Monday, May. 10, 1943
Trouble in WPB -- Again
"How do we stand in this war at 11 o'clock this morning of April 27, 1943?"
Lieut. General Brehon B. Somervell, Chief of the Army Services of Supply, asked this question of himself, of the upturned faces at the opening session in New York of the Chamber of Commerce convention, and of the nation. Then he gave part of the answer:
The U.S. Army will not be completely equipped until late in 1944--despite the "truly remarkable job American business and industry have done in 17 months." Essential cargo for the available shipping is still difficult to supply. On many occasions equipment has been withdrawn from troops in training to supply troops overseas. Rumors that the army is so flooded with equipment that plants have had to shut down are fifth-column rumors designed to slow production. Some cutbacks in schedules have occurred. But only in one field, ammunition, is there a reserve.
These forthright words of General Somervell shocked the gathered businessmen. If General Somervell knew what he was talking about, war production was not even approaching the crest of the hump.
Tank Surplus? After the shock wore off, businessmen wondered why, then, they had seen plants standing idle. So did civilians who have passed enormous army dumps jammed wheel to wheel with trucks, have seen massed fields of hundreds of tanks. Army Ordnance itself has even complained of a big tank surplus at Chester, Pa. Statisticians recalled further that the cutback of a "few facilities" totaled around $3,000,000,000.
It might be true, as General Somervell stated, that nearly all of the 90 "facilities" affected by recent materiel changes had been restored to production. But production-minded civilians still asked questions.
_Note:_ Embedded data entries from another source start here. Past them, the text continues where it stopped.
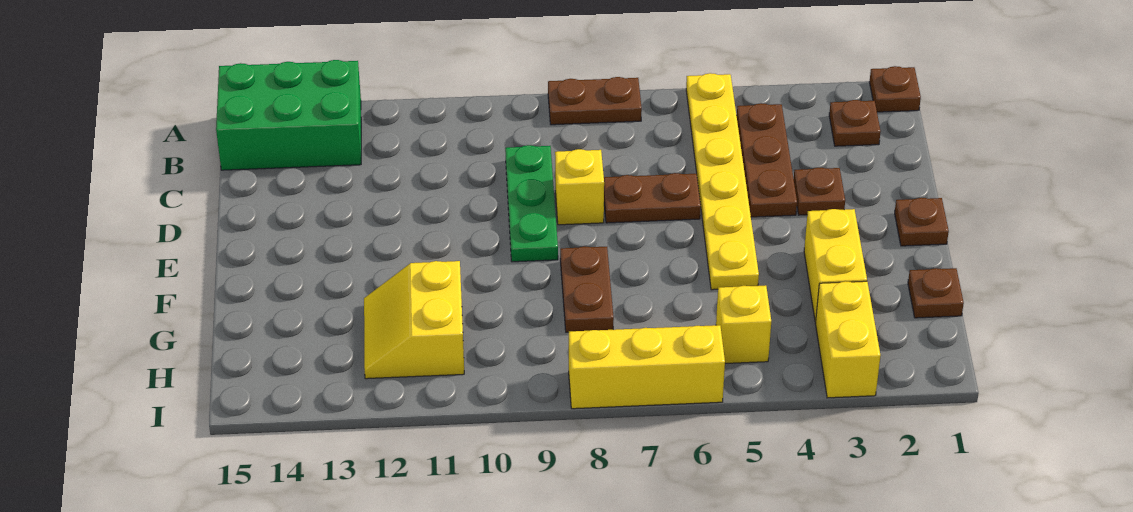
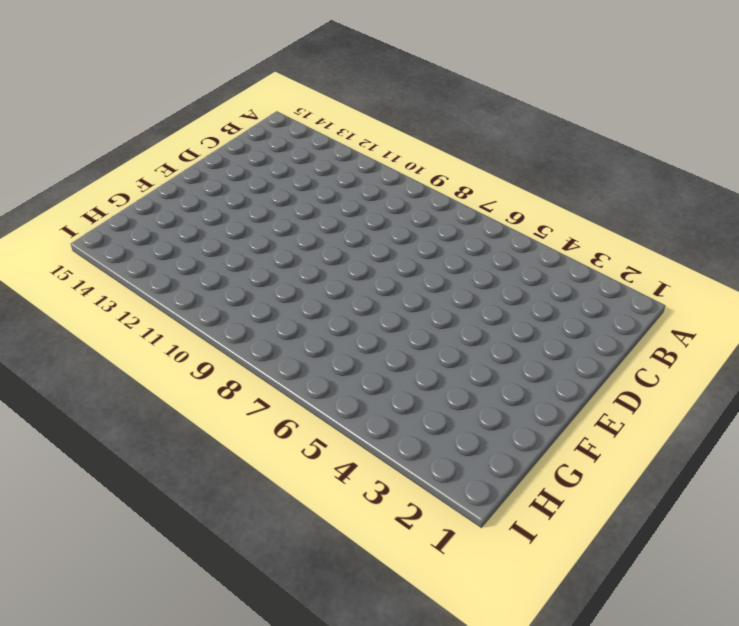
none -> brown 1x1 plate [869,66,921,112]
none -> yellow 1x6 plate [686,73,759,290]
none -> brown 1x2 plate [548,77,642,125]

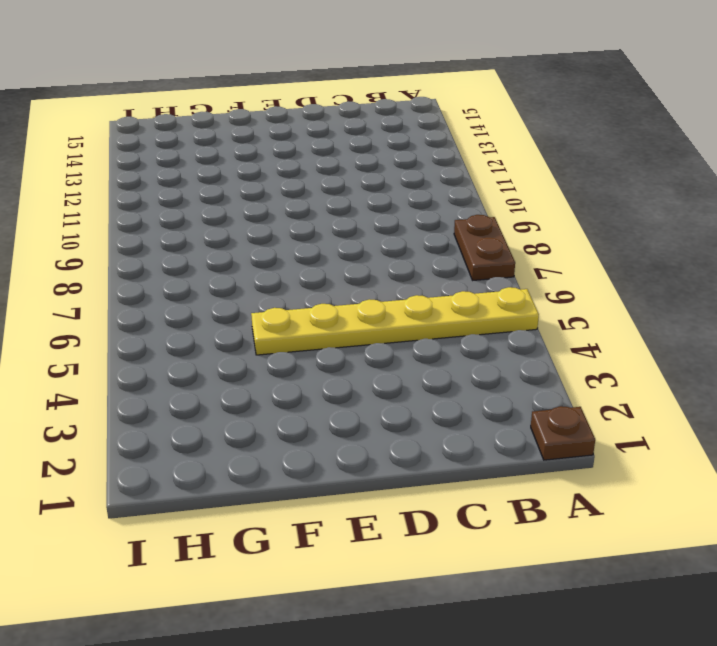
none -> green 2x3 brick [216,60,361,170]
none -> brown 1x1 plate [829,100,881,146]
none -> brown 1x3 plate [737,103,797,217]

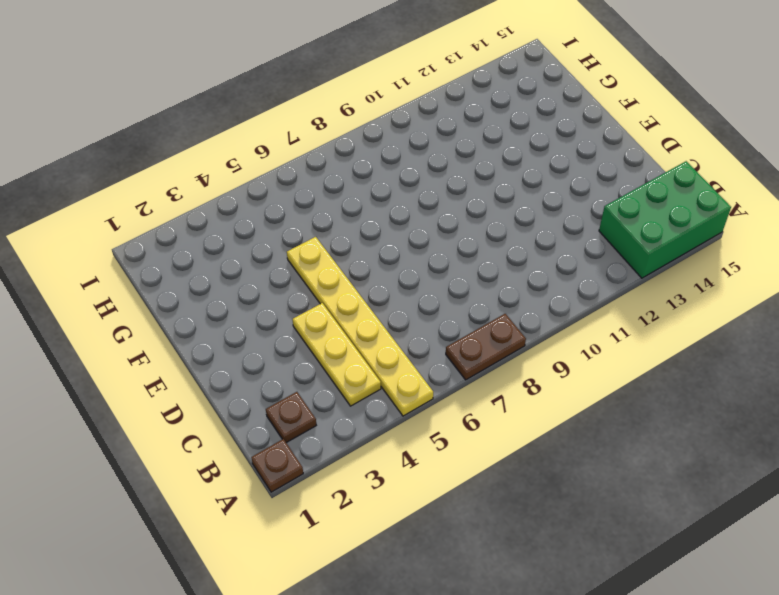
yellow 1x3 plate [293,303,381,406] -> brown 1x3 plate [737,103,797,217]
none -> green 1x3 plate [505,145,558,262]
none -> brown 1x1 plate [794,168,845,215]
none -> brown 1x2 plate [604,173,701,223]

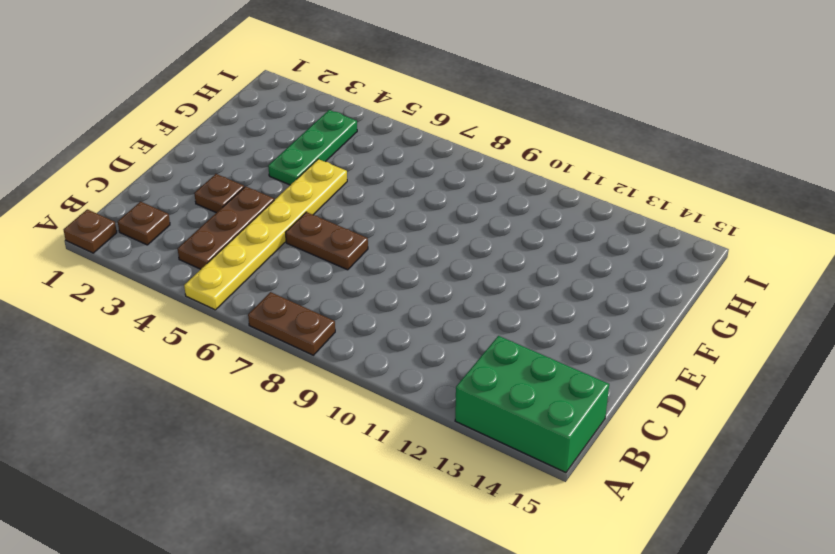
green 1x3 plate [268,110,357,185] -> green 1x3 plate moved to [505,145,558,262]
none -> yellow 1x1 brick [555,149,604,225]
none -> brown 1x1 plate [895,198,949,246]
none -> yellow 1x2 brick [804,209,867,322]

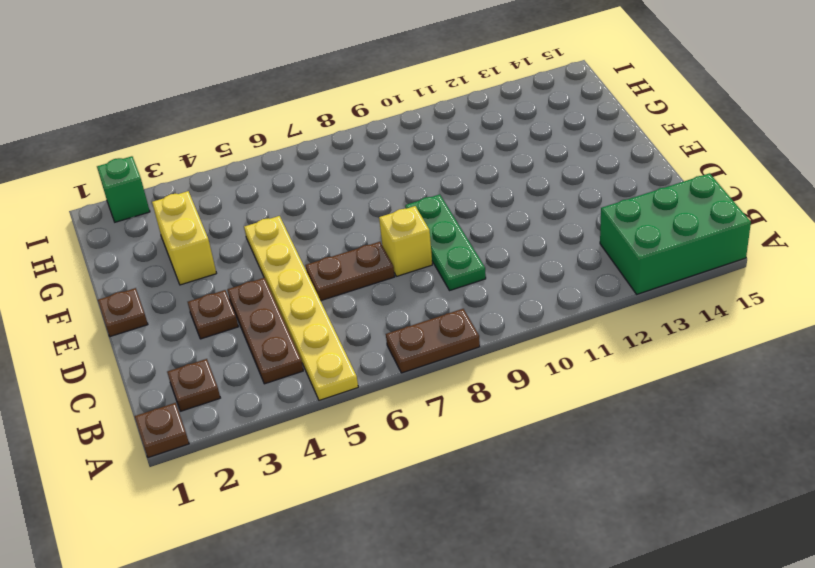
green 1x1 brick [97,156,150,222] -> none
none -> brown 1x2 plate [560,246,614,332]
none -> brown 1x1 plate [908,268,964,318]
none -> yellow 2x2 slope [364,261,464,379]

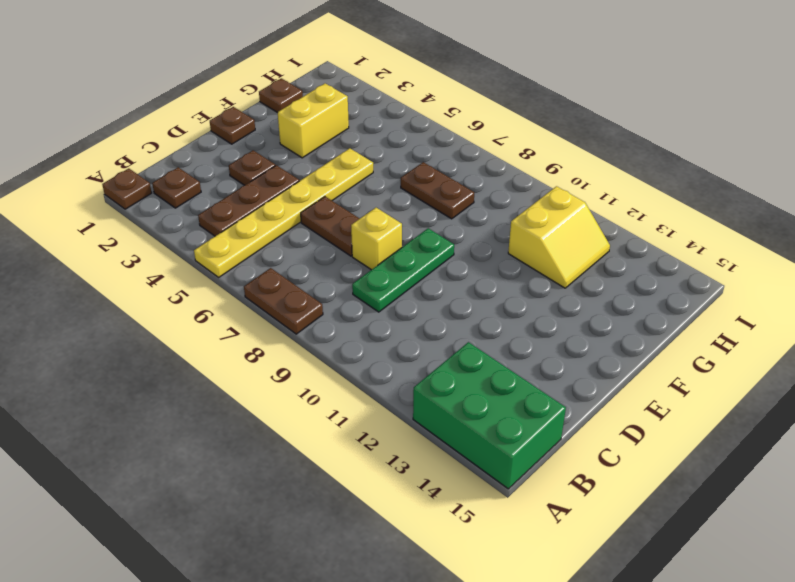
brown 1x2 plate [401,162,474,219] -> brown 1x2 plate turned to [560,246,614,332]
none -> yellow 1x2 brick [816,281,881,398]
none -> yellow 1x1 brick [716,285,771,363]
none -> yellow 1x3 brick [569,325,725,409]

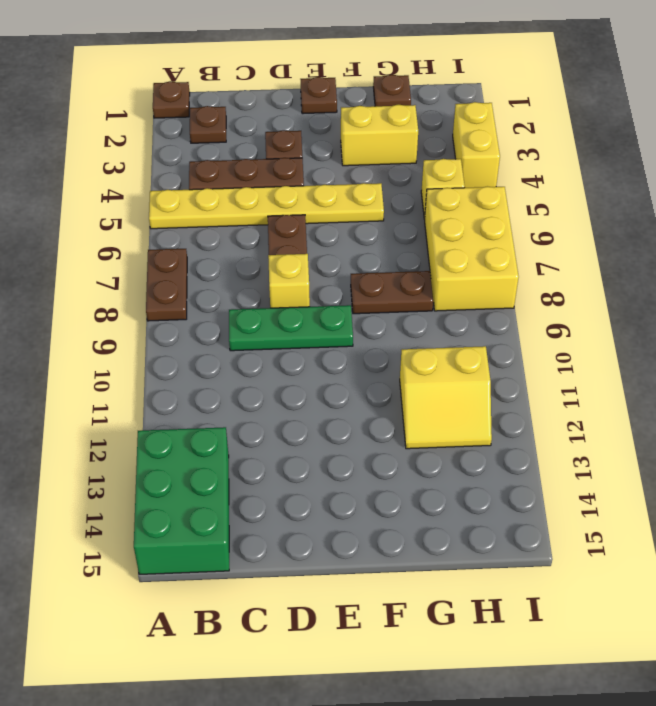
yellow 2x3 brick [425,186,519,311] -> yellow 1x3 brick [569,325,725,409]
yellow 1x2 brick [453,102,500,188] -> yellow 1x2 brick turned to [816,281,881,398]

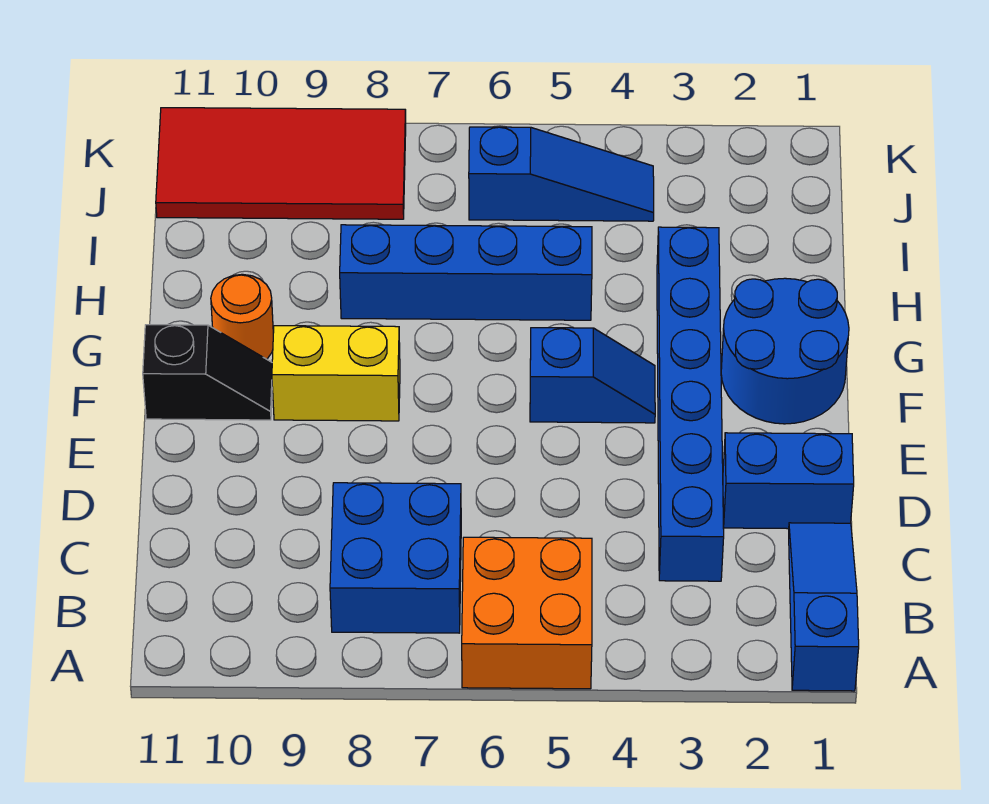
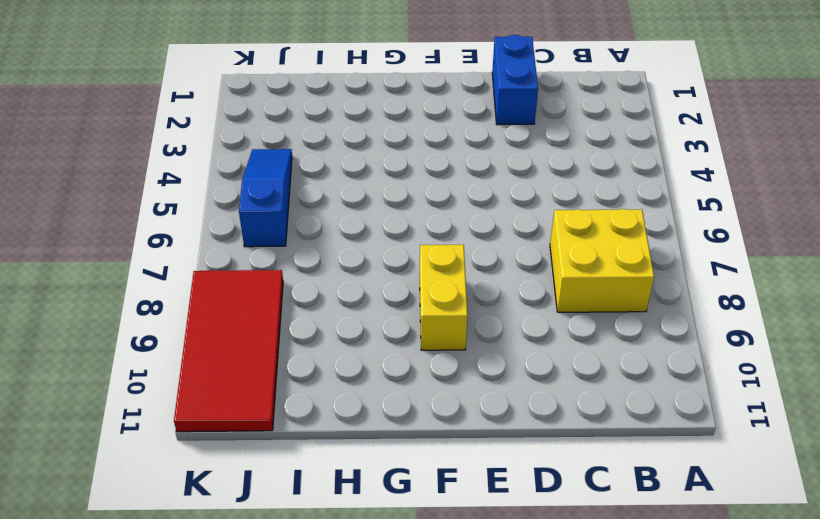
yellow 2x2 brick [550,209,654,312] -> blue 2x2 brick [330,483,461,633]
none -> blue 1x3 slope [789,523,859,691]
none -> orange 2x2 brick [462,537,592,689]
none -> blue 1x6 brick [657,227,724,581]

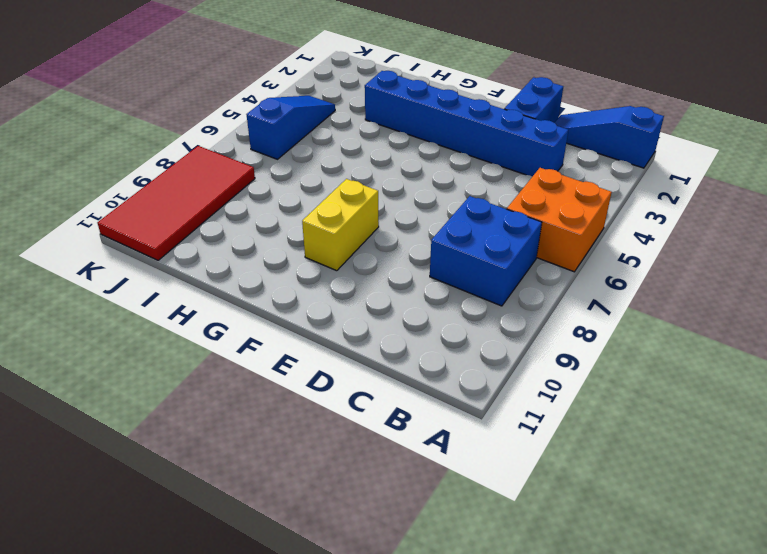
none -> blue 2x2 round brick [721,278,849,424]
none -> blue 1x2 slope [530,328,655,423]
none -> black 1x2 slope [143,325,272,420]

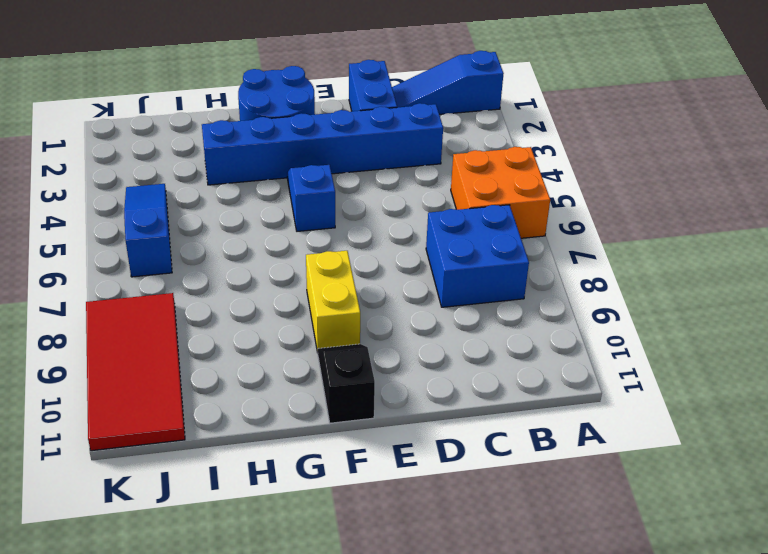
none -> orange 1x1 round brick [211,274,273,359]
none -> blue 1x4 brick [340,225,592,320]

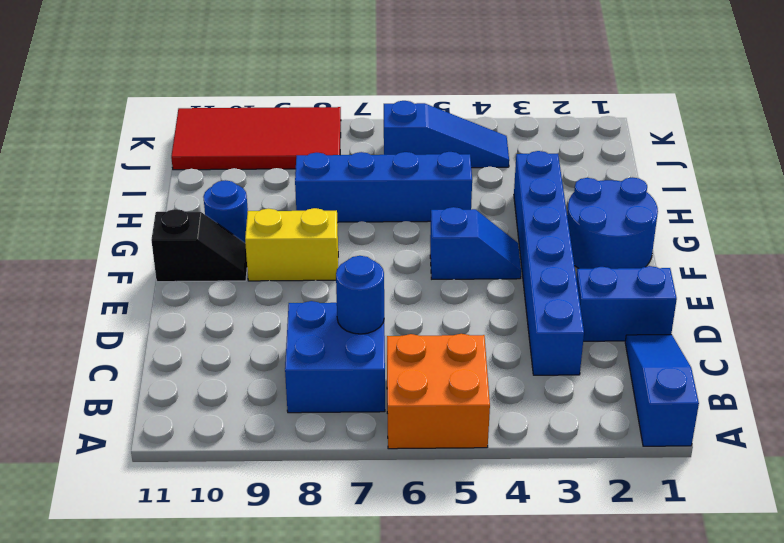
blue 1x1 round brick [336,256,384,334] -> none
blue 1x1 round brick [203,180,248,243] -> orange 1x1 round brick [211,274,273,359]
Could a plant built to make tanks, for example, be easily converted to make plane parts? Why was equipment so short? Why was the arms program out of balance? Changing requirements based on battle experience and obsolescence of equipment could not be the whole answer.
Nathan to Army. Into the Army as a private last week went a man who carried many of the answers in his big, black-thatched head. He is huge, gorilla-shouldered Robert Nathan, 34, former chairman of WPB's planning committee. Nathan was one of the few New Dealers who demanded billions of dollars for the war effort when the services couldn't see how they could use millions. Profiting by the lessons of the war, he was one who fought vigorously to expand the nation's raw material supply when the services went hog-wild in building plants to produce munitions for which they couldn't get the raw materials. The services had overruled Nathan and the men who stood with him. They had had their way with each successive, fumbling war board, right down to the weak War Production Board.
And WPB was in bad trouble again--the same old story of a struggle for power from below because none was exercised from above. The point of General Somervell's speech actually was that WPB had failed and was still failing. This was the point of many Washington developments throughout the week. And every one of the developments was a direct blow to Donald Marr Nelson, the fumbling, ineffectual WPBoss who had more power than Bernard Baruch had in World War I but who either didn't use it or didn't know how.
The week's onslaught on Nelson added up almost to an indictment. Congress was weary of the fumbling. The Senate planned soon to pass the Maloney bill, which would strip Nelson of about half his powers, those over civilian supply, and turn them over to a new agency directly under Economic Czar Jimmy Byrnes (TIME, April 26).
Nelson to the Hill. But the main attack on Nelson came from Capitol Hill, where the Truman Committee had begun to delve into the rubber and 100-octane programs. When War Under Secretary Robert P. Patterson charged that the rubber program had caused a shortage of 100-octane gasoline for planes, and thus delayed all-out bombing of Germany, the public had thought he was after the Rubber Czar, Bull Bill Jeffers. But when the Truman Committee dug, they hardly noticed Jeffers; the real quarry turned out to be Nelson.
Testimony before the committee:
> James V. Forrestal, Navy Under Secretary, charged that the overriding priority which Nelson handed Jeffers to let him bull through 55% of the synthetic rubber program had cost the Navy 100 escort vessels. It had further jammed the production of valves and other parts essential to the Navy as well as to 100-octane and Navy programs. Jeffers was not to blame; Nelson never should have granted the priority in the first place.
> Harold Ickes, Petroleum Administrator, then buttered up Jeffers but dripped bile on Nelson and WPB. The priority which Nelson should not have granted had cost 4,413,000 barrels of 100-octane, had thrown the whole gasoline program out of balance, said Ickes. WPB had permitted vital parts to be hoarded while plants lay idle for their lack. WPB's new scheduling program was not working.
> Robert P. Patterson dealt Nelson the unkindest cut. He said sweetly that he held Jeffers in "high esteem," deeply regretted if his "recent remarks should have been interpreted as reflecting" on Jeffers.
He revealed that he and Jeffers had now even planned to tour the country arm in arm, inspecting rubber and high-octane plants.
When Nelson testified that he had granted Jeffers the priority because rubber production was more important than anything else last December, his statement went almost unheard.
As far as settling the high-octane-rubber dispute went, the Truman Committee had labored in vain. But it looked as if they might have settled Don Nelson's hash.